Die bisherigen Versuche des IWF, durch Genehmigung großer Kreditsummen für staatliche Beschäftigungsprogramme wie in Indonesien und Thailand die soziale Situation zu entschärfen, sei jedenfalls gründlich mißlungen. In Thailand fanden nur sieben Prozent der Arbeitslosen, in Indonesien (optimistisch geschätzt) zehn Prozent einen neuen, vom Staat finanzierten Arbeitsplatz. Als einen ersten Schritt für soziale Verbesserungen schlägt die ILO daher den Aufbau einer wirksamen Arbeitslosenversicherung vor.
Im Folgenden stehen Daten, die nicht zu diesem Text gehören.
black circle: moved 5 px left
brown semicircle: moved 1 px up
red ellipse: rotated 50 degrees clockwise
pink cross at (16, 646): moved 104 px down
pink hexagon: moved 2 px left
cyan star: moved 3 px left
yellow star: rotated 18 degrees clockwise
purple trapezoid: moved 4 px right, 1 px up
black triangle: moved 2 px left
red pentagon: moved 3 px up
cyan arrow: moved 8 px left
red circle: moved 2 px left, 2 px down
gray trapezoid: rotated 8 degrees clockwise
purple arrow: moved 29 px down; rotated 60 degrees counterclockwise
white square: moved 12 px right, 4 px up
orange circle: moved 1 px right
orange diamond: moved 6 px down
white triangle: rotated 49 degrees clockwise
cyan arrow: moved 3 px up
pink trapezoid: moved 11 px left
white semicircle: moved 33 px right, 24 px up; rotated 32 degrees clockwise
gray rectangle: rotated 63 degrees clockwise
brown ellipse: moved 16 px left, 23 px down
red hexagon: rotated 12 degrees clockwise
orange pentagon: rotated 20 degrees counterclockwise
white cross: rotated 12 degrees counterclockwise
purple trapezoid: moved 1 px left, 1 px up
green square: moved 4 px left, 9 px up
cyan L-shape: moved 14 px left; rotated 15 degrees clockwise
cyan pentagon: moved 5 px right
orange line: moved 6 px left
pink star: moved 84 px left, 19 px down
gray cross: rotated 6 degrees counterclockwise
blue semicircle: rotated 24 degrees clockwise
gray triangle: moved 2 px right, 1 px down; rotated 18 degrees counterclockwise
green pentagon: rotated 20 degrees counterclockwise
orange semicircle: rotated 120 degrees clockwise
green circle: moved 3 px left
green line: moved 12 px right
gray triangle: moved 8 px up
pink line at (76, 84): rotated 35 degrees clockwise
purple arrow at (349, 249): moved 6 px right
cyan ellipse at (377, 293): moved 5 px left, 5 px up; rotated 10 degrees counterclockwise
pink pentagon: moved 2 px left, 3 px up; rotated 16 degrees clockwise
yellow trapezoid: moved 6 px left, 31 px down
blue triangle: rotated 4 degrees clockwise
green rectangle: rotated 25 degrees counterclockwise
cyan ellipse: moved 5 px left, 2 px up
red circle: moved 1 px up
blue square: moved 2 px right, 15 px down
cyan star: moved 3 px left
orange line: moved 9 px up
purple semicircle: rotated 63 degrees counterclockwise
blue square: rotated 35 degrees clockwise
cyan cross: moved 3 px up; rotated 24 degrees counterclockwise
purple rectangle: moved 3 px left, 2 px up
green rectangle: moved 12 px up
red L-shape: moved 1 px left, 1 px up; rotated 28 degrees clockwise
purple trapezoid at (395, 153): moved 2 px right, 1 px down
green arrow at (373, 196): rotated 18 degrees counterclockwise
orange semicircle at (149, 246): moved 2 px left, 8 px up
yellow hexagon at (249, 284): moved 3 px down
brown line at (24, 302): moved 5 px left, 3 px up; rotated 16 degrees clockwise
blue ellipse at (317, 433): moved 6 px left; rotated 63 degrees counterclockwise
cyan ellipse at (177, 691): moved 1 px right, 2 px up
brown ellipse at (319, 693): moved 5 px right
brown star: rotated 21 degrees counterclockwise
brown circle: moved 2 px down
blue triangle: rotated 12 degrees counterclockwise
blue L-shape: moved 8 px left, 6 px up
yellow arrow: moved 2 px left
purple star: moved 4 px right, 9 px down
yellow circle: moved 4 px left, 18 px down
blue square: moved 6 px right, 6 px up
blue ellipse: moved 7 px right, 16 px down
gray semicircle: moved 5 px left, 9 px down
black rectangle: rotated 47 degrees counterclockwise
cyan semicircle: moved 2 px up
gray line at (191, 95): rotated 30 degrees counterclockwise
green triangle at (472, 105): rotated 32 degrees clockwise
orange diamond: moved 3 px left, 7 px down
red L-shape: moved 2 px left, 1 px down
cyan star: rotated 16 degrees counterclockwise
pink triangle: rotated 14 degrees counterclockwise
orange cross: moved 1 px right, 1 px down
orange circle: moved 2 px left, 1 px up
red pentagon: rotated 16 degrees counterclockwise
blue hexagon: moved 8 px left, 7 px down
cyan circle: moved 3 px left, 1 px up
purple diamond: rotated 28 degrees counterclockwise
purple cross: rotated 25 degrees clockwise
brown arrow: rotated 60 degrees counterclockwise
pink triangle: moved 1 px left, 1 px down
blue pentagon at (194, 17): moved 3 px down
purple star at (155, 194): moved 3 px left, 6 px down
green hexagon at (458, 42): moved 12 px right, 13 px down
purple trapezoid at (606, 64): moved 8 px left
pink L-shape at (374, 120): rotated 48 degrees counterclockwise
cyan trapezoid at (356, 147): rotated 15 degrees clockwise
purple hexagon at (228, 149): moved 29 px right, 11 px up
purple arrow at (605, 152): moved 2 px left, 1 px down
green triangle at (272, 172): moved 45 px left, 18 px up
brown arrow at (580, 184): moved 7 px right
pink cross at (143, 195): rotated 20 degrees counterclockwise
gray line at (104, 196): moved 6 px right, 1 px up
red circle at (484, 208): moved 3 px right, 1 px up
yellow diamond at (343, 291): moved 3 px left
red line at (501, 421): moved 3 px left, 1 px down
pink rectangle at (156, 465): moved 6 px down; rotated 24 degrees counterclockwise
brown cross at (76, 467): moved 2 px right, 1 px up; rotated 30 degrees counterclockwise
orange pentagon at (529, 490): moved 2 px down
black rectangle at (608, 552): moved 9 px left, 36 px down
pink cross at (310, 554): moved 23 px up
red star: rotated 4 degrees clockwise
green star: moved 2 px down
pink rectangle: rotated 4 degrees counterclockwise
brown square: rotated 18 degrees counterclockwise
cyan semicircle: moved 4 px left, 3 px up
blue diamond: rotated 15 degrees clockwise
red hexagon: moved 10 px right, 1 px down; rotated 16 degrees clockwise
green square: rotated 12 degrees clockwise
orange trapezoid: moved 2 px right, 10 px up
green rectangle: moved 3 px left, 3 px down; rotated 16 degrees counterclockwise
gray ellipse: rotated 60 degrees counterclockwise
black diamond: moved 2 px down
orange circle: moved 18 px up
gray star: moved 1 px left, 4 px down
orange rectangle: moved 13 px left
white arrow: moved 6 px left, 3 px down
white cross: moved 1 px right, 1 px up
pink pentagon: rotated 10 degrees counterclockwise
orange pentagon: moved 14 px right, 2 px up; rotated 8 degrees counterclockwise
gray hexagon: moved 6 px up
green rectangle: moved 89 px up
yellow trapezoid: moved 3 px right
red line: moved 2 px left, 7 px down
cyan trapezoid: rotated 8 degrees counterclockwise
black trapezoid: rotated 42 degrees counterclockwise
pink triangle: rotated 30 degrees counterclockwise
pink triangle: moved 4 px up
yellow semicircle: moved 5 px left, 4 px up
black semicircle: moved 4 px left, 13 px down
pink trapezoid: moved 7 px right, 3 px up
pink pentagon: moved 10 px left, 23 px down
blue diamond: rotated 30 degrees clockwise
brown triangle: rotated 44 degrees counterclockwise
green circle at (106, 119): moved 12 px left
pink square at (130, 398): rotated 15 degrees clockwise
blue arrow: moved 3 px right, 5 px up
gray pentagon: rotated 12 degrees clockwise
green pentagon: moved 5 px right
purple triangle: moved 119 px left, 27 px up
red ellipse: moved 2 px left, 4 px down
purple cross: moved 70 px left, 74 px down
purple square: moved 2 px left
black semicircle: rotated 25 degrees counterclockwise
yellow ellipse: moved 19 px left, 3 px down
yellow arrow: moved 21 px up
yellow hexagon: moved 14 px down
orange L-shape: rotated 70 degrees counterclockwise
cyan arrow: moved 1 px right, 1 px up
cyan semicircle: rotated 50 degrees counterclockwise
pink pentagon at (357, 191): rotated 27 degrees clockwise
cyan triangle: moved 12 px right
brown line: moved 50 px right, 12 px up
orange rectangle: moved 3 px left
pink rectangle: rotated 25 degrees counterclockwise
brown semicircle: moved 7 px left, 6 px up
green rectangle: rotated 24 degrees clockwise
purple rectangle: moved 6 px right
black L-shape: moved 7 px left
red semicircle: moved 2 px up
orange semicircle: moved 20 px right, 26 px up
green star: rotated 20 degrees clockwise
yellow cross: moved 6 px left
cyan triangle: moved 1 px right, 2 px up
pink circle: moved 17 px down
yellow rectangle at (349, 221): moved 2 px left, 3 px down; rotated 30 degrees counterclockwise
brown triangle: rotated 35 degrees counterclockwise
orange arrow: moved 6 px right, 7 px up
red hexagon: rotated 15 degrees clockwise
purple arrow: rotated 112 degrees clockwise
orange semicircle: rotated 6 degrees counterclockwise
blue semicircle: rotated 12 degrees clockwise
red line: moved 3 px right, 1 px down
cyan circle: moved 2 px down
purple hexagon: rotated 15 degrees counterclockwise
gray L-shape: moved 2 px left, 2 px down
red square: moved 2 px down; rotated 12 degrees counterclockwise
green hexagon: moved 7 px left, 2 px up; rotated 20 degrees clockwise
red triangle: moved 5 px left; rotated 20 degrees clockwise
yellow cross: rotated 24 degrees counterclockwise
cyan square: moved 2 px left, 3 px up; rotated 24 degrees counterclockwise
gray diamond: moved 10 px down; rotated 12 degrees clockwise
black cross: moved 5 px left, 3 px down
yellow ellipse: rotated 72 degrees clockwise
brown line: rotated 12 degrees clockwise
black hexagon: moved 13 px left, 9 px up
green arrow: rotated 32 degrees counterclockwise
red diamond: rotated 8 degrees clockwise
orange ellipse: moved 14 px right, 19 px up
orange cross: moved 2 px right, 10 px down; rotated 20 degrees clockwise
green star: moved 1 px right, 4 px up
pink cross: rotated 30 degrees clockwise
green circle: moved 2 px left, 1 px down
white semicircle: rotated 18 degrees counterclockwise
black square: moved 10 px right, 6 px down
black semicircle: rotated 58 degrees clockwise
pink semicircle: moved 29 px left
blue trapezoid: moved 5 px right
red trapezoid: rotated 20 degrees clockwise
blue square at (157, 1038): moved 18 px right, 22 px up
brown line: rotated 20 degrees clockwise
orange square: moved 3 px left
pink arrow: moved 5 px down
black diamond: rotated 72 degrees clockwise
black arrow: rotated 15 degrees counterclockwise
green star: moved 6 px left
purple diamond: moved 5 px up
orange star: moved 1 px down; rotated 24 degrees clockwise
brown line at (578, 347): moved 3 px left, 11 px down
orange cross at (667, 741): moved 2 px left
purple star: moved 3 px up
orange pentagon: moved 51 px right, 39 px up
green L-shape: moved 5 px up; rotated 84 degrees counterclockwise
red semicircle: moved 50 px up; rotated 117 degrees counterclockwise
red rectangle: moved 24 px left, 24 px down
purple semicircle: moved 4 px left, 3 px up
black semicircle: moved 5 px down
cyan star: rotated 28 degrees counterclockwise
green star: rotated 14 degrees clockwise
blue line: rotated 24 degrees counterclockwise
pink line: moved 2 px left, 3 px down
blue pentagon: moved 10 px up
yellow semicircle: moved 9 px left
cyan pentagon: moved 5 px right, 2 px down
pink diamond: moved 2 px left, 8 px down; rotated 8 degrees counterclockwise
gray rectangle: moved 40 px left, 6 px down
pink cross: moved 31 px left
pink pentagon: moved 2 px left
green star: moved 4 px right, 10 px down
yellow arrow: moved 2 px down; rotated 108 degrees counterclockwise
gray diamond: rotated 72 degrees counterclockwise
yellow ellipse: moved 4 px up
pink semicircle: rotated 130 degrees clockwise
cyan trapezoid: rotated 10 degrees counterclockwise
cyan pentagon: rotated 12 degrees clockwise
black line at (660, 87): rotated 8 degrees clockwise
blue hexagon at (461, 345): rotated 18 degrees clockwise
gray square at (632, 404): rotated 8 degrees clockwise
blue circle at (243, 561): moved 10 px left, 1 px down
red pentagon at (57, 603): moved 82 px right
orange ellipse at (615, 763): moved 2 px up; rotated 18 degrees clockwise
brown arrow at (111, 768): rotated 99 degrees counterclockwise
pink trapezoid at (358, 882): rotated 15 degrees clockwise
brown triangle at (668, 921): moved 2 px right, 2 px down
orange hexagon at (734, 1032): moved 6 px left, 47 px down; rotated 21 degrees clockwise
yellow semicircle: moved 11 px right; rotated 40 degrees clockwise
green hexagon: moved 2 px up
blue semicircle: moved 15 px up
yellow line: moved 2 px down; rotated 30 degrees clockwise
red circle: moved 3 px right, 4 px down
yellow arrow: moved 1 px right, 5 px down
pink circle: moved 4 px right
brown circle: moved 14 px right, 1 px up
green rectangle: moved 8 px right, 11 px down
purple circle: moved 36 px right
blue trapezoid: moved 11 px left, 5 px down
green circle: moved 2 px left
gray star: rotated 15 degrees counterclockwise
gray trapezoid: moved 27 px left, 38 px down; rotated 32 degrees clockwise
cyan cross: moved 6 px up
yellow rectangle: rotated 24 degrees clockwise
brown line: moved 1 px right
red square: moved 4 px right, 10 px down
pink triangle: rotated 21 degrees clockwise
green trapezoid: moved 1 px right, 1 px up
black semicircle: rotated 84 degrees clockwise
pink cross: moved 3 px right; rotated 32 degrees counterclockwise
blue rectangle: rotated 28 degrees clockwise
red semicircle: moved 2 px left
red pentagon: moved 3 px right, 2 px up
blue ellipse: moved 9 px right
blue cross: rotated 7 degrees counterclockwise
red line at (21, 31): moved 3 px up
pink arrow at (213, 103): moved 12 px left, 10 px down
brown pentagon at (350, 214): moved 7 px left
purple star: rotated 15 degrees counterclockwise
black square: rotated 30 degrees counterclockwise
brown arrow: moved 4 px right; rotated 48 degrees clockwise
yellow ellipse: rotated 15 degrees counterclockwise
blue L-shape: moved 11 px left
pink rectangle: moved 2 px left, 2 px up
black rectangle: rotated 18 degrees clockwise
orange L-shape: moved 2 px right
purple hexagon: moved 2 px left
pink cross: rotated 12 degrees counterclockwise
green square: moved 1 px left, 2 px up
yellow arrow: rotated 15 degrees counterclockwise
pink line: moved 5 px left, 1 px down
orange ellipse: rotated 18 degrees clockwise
Die Einführung neuer sozialer Sicherheitssysteme sei auch bezahlbar. Bei einem Bruttoinlandsprodukt pro Kopf, das größer ist als in einigen OECD-Staaten, steht das für die ILO außer Frage. Die ILO-Ökonomen haben nachgerechnet: Sozialabgaben der Beschäftigten in Höhe von nur 0,4 Prozent der Löhne würden ausreichen, um entlassenen ArbeiterInnen zumindest ein Jahr lang staatliche Unterstützung zu garantieren.

Eine weitere Bedingung für ein neues Sozialsystem in den angeschlagenen Tigerstaaten sieht die ILO in der Respektierung von gewerkschaftlichen Zusammenschlüssen der Arbeitnehmer. Den Einwand, ein solcher Vorschlag sei zu stark an westlichen Denkschemata orientiert und unvereinbar mit "asiatischen Werten", läßt die ILO nicht gelten. Eine besondere Loyalität gegenüber Staat und Betrieb anstelle des Beharrens auf individuellen Bürgerrechten ließe sich aus der asiatischen Tradition nicht ableiten. Der Vorrang allgemeiner vor den individuellen Rechten sei der Bevölkerung von autoritären Regierungen aufgezwungen worden.

Das Philosophieren über die "asiatischen Werte" - zumindest bis vor zwei Jahren ein Standard in Fortbildungsveranstaltungen für Manager - entpuppt sich also als Schützenhilfe für die Unterdrückung der unter der Asien-Krise leidenden Bevölkerung.

Wie weit die Tigerstaaten von einem neuen Gesellschaftsvertrag nach den Vorstellungen der ILO entfernt sind, zeigte sich zuerst brutal in diesem Sommer auf dem Firmengelände der Hyundai-Werke in Südkorea: Erst durch die Drohung mit einem Militäreinsatz schaffte es die südkoreanische Regierung, einen Streik der Hyundai-Arbeiter gegen Massenentlassungen aufzulösen.